> Task directions
Every line of the entries below from the one containing "pinky mcp: (40, 1457)" to the one containing "ring pip: (919, 1025)", both ends included, must be written out exactly. No other line belongs in the answer.

> Source material
◇ ◇ ◇ ◇ ◇

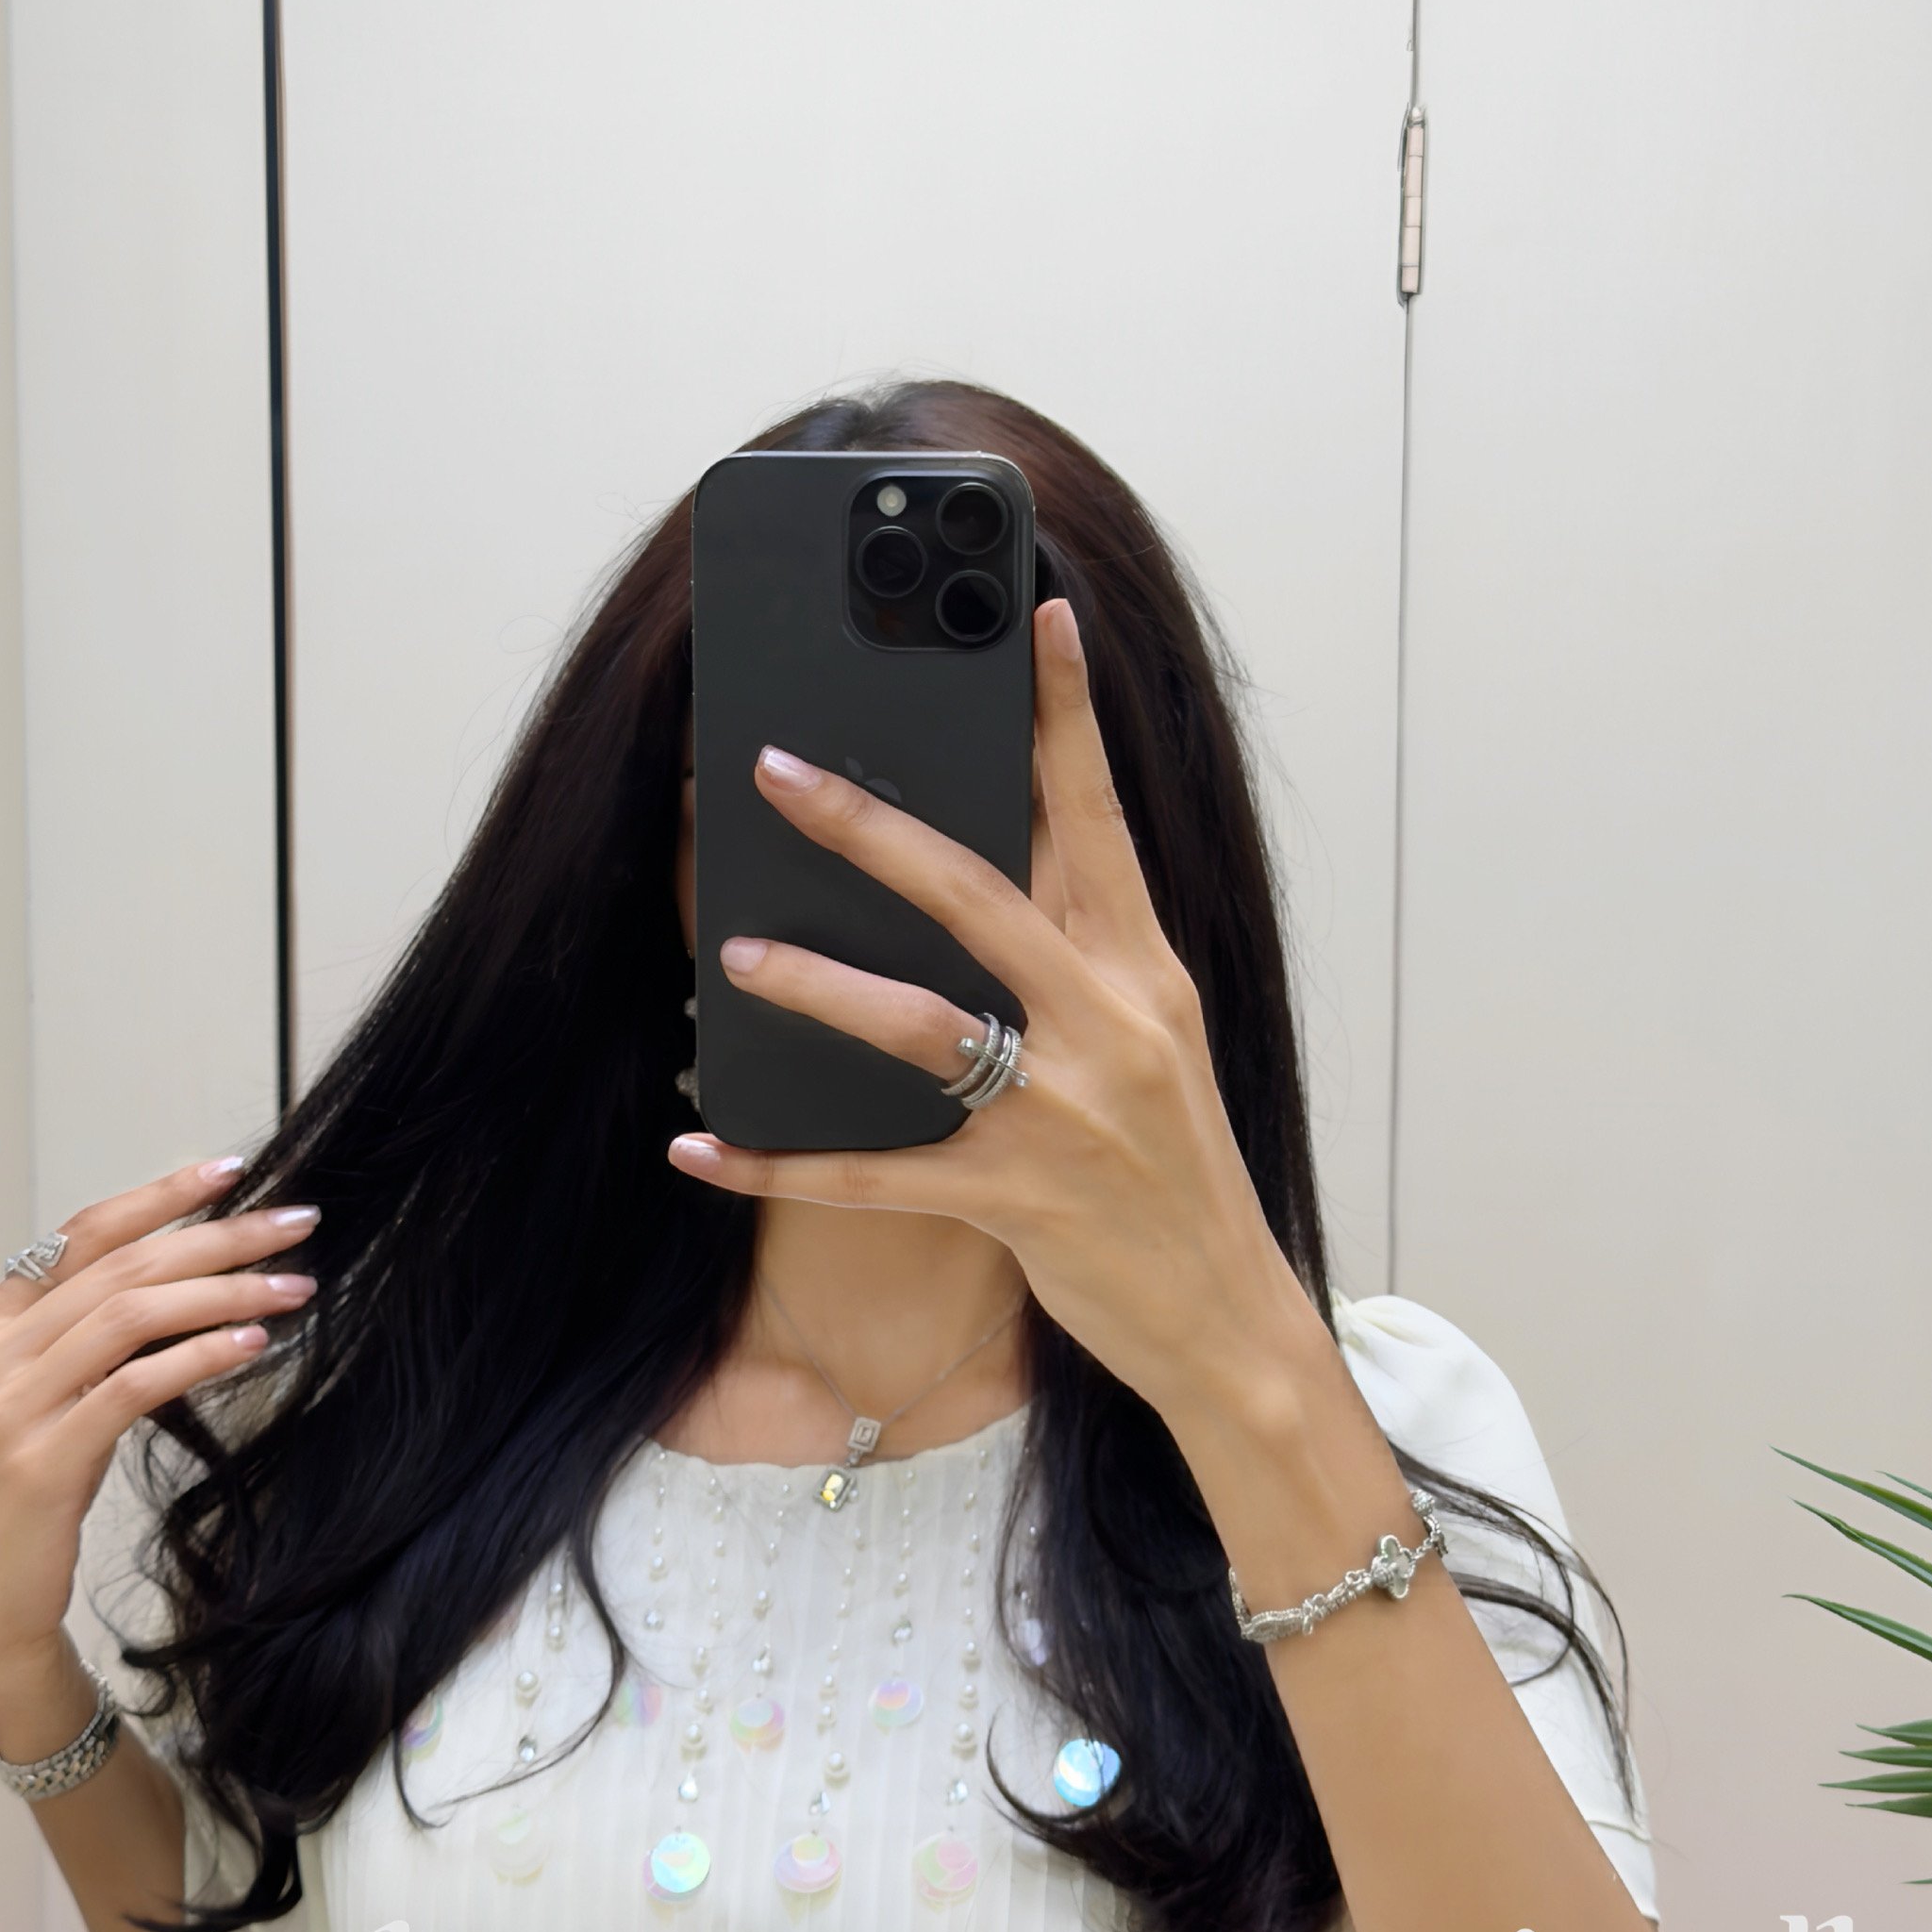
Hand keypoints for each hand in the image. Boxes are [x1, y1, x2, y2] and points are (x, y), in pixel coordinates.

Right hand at [0, 1158, 318, 1741]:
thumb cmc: (29, 1503)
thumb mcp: (50, 1405)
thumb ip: (89, 1344)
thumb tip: (181, 1284)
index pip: (83, 1235)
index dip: (160, 1197)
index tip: (235, 1171)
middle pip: (120, 1267)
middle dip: (217, 1237)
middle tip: (296, 1222)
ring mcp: (8, 1403)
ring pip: (129, 1315)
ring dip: (223, 1292)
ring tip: (296, 1287)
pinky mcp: (40, 1457)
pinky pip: (133, 1385)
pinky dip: (198, 1356)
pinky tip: (253, 1343)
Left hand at [667, 599, 1327, 1437]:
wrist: (1227, 1316)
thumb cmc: (1174, 1174)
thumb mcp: (1156, 1043)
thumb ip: (1082, 960)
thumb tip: (991, 877)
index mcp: (1143, 970)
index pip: (1099, 817)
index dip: (1064, 714)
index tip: (1037, 614)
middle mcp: (1108, 1024)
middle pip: (976, 893)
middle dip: (870, 825)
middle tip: (779, 768)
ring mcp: (1062, 1114)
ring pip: (919, 1025)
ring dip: (816, 984)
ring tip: (731, 952)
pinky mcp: (1018, 1201)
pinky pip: (874, 1175)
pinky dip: (779, 1163)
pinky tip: (704, 1145)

◇ ◇ ◇ ◇ ◇

> Task solution
pinky mcp: (40, 1457)
pinky pip: (133, 1385)
pinky dip: (198, 1356)
pinky tip: (253, 1343)
Left hand at [667, 599, 1327, 1437]:
wrist: (1227, 1316)
thumb cmc: (1174, 1174)
thumb mcp: (1156, 1043)
thumb ip: (1082, 960)
thumb tip: (991, 877)
index mcp: (1143, 970)
index pip: (1099, 817)
index dip: (1064, 714)
index tip: (1037, 614)
middle mcp: (1108, 1024)
middle pip: (976, 893)
middle dip: (870, 825)
middle tip: (779, 768)
ring mcp: (1062, 1114)
ring pip: (919, 1025)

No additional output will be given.